» **Extract provided**:
- - - - -
- Other names: Agayú, Aggayú
- Venerated in: Yoruba religion, Umbanda, Candomble, Santeria, Haitian Vodou, Folk Catholicism
- Region: Nigeria, Benin, Brazil
- Ethnic group: Yoruba people, Fon people

Genealogy
- Parents: Ajaka (father);

Equivalents
- Catholic: Saint Christopher

= Aganju =

Orisha in the Yoruba religion

Aganjú (also known as Agayú or Aggayú in the African diaspora) is an Orisha in Yoruba religion and its descendant traditions in the Americas. He is a primordial deity associated with the sun, fire, and the untamed wilderness. In the Cuban tradition of Santería, Aganjú is associated with volcanoes and syncretized with Saint Christopher.

Aganjú is historically and mythologically linked with Shango. In the history of the Oyo Empire, Aganju was a legendary Alaafin, described in some oral traditions as the nephew of Shango and the son of Ajaka. Both Shango and Aganju are considered deified ancestors who once ruled the Oyo state.

==Traditions==

===Yorubaland===
In Nigeria and Benin, Aganjú is venerated as a deified warrior king originating from the town of Shaki in Oyo State. Unlike Shango, who is associated with thunder and lightning stones, Aganjú is said to fight with a sword, paralysis, and fire and heat. The geography of Shaki, characterized by massive monoliths and boulder outcroppings, is often cited as the physical manifestation of Aganjú's rugged and "mountainous" power.
- - - - -
» **Exercise instructions**:
**a.** For each statement below, say whether it agrees with the Aganjú article, and quote the words of the article that decide it.
(i) In Santería, Aganjú is syncretized with Saint Christopher.
(ii) Aganjú is said to fight with thunder and lightning stones.
(iii) Some oral traditions describe Aganju as the nephew of Shango.
**b.** Answer these questions from the Aganjú article.
(i) Which ethnic groups are listed for Aganjú?
(ii) Who is named as Aganjú's father?
(iii) From which town is Aganjú said to originate in Nigeria and Benin?
**c.** Set down everything in the Aganjú article from "Equivalents" down to "the Oyo state.".

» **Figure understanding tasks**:
- - - - -
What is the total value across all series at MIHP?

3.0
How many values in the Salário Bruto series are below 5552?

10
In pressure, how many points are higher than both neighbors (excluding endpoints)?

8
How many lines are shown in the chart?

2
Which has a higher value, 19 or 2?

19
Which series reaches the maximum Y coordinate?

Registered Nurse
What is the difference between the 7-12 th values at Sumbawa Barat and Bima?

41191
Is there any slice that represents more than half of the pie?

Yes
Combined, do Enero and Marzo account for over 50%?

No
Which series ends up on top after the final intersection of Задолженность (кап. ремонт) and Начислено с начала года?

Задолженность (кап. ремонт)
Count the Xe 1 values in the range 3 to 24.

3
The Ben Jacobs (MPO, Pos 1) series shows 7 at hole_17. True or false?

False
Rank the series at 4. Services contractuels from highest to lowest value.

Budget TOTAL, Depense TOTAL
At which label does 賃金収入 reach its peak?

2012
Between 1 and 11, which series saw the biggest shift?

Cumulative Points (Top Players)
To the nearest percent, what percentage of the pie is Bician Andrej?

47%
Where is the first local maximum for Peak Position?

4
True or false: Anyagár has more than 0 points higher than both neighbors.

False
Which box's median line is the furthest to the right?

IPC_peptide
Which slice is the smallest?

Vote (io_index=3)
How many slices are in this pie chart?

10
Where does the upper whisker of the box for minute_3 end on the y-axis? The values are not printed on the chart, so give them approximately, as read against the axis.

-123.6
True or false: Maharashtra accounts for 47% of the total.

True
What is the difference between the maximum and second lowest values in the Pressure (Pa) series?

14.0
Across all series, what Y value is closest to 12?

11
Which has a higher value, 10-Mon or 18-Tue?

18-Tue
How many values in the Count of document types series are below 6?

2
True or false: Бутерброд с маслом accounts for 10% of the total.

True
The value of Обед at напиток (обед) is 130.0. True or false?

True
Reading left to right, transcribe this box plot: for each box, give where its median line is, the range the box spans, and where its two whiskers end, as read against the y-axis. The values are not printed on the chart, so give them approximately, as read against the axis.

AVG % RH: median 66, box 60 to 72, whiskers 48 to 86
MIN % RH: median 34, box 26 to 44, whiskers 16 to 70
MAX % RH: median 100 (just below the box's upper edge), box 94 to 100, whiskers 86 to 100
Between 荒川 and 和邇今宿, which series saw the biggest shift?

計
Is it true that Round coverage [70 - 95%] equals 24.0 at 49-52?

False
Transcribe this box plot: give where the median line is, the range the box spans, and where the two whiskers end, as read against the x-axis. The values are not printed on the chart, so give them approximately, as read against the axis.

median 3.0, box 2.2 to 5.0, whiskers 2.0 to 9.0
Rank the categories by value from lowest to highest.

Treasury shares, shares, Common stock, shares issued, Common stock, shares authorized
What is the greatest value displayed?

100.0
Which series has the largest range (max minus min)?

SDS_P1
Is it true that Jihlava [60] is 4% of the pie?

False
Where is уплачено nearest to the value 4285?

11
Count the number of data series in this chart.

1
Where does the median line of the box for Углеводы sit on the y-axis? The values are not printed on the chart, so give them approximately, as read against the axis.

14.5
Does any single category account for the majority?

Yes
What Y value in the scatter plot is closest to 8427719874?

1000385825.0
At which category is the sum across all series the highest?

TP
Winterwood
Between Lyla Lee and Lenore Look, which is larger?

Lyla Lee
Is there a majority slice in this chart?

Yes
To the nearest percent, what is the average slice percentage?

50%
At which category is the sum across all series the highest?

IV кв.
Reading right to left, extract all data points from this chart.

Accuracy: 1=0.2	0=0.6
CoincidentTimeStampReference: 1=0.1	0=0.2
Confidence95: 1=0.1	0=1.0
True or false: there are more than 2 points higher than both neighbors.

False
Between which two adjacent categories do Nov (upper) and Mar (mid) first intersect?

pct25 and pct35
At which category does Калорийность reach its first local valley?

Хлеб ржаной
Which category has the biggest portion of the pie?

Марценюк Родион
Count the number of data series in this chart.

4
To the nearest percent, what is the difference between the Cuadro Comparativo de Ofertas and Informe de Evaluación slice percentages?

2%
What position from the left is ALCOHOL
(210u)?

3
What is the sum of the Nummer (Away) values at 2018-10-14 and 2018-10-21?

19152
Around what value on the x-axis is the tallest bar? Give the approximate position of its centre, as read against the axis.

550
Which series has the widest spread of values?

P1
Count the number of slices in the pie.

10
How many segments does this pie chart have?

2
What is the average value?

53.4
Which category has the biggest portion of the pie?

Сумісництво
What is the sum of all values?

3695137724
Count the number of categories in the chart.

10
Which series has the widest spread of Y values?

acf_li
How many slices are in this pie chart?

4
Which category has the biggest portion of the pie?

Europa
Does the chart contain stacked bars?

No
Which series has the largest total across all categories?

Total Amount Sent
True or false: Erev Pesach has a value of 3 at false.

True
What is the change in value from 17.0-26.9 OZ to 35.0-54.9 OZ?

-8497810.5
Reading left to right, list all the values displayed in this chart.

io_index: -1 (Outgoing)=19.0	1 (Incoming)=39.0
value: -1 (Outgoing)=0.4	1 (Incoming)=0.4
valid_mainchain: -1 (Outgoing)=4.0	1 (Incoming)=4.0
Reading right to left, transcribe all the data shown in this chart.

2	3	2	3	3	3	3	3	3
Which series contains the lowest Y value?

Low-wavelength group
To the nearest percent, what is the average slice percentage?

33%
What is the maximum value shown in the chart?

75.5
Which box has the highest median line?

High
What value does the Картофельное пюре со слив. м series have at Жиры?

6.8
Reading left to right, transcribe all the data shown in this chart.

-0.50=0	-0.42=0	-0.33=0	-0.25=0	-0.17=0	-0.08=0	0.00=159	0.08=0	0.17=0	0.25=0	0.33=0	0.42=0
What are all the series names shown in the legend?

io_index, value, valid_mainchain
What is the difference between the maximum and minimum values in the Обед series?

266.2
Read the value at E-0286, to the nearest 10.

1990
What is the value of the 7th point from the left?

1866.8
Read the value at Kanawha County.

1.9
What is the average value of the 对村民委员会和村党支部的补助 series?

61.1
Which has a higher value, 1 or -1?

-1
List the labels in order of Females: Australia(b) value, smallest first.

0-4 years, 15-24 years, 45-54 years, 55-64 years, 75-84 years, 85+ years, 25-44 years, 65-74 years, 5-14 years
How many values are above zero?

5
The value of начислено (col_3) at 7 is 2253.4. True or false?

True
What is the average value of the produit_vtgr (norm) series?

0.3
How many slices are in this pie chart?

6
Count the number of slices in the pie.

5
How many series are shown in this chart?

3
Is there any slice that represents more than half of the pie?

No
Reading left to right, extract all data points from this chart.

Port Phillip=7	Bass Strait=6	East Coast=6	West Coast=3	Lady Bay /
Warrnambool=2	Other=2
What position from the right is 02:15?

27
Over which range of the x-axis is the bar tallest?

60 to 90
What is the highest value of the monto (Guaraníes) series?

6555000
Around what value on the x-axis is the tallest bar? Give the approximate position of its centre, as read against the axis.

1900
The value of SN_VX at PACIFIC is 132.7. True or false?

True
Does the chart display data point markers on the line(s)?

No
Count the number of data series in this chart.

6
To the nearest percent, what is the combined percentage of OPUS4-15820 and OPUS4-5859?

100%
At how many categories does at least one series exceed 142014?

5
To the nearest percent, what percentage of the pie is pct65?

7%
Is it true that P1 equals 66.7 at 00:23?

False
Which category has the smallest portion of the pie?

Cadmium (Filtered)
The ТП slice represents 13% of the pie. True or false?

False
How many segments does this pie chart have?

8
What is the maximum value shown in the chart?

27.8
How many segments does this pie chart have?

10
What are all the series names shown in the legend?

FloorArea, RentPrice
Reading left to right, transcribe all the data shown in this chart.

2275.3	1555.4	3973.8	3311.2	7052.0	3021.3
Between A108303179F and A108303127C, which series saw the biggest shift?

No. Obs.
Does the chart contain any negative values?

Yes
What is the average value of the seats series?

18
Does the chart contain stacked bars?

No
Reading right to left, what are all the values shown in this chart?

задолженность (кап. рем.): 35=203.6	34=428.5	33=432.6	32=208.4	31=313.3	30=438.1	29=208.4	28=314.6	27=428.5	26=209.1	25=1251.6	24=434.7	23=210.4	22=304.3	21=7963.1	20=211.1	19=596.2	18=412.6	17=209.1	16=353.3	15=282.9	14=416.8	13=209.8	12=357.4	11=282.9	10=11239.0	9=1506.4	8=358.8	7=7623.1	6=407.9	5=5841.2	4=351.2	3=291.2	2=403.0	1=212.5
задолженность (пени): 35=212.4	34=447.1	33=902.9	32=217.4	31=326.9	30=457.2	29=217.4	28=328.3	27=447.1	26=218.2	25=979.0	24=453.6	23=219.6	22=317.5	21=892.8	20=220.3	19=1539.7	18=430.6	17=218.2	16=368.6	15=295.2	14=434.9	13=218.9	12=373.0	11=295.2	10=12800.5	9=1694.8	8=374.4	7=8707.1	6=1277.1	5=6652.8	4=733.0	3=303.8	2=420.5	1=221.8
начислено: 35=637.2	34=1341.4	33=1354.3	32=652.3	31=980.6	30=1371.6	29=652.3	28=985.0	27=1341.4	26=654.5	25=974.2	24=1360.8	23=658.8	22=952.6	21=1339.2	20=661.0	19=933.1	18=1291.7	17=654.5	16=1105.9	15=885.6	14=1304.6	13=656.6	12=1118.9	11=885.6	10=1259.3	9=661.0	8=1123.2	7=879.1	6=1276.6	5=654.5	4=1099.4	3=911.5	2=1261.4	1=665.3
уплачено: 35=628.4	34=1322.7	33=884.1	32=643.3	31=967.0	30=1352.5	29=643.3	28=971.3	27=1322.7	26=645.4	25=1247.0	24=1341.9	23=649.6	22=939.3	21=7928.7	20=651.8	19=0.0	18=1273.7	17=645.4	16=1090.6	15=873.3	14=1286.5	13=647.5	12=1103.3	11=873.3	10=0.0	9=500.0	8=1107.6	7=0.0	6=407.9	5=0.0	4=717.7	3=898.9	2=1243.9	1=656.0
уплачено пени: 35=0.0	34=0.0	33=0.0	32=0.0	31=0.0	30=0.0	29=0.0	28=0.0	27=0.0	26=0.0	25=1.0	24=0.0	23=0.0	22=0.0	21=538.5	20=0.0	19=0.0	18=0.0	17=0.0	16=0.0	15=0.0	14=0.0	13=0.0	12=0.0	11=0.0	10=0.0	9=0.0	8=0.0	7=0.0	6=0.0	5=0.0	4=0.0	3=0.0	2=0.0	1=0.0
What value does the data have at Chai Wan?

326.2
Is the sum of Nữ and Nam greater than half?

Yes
- - - - -
» **Results of the tasks**:
**a.**
(i) Yes: "In the Cuban tradition of Santería, Aganjú is associated with volcanoes and syncretized with Saint Christopher."
(ii) No: "Unlike Shango, who is associated with thunder and lightning stones, Aganjú is said to fight with a sword, paralysis, and fire and heat."
(iii) Yes: "described in some oral traditions as the nephew of Shango and the son of Ajaka"

**b.**
(i) The Yoruba people and the Fon people.
(ii) Ajaka.
(iii) Shaki, in Oyo State.

**c.**
Equivalents
- Catholic: Saint Christopher

= Aganju =

Orisha in the Yoruba religion

Aganjú (also known as Agayú or Aggayú in the African diaspora) is an Orisha in Yoruba religion and its descendant traditions in the Americas. He is a primordial deity associated with the sun, fire, and the untamed wilderness. In the Cuban tradition of Santería, Aganjú is associated with volcanoes and syncretized with Saint Christopher.

Aganjú is historically and mythologically linked with Shango. In the history of the Oyo Empire, Aganju was a legendary Alaafin, described in some oral traditions as the nephew of Shango and the son of Ajaka. Both Shango and Aganju are considered deified ancestors who once ruled the Oyo state.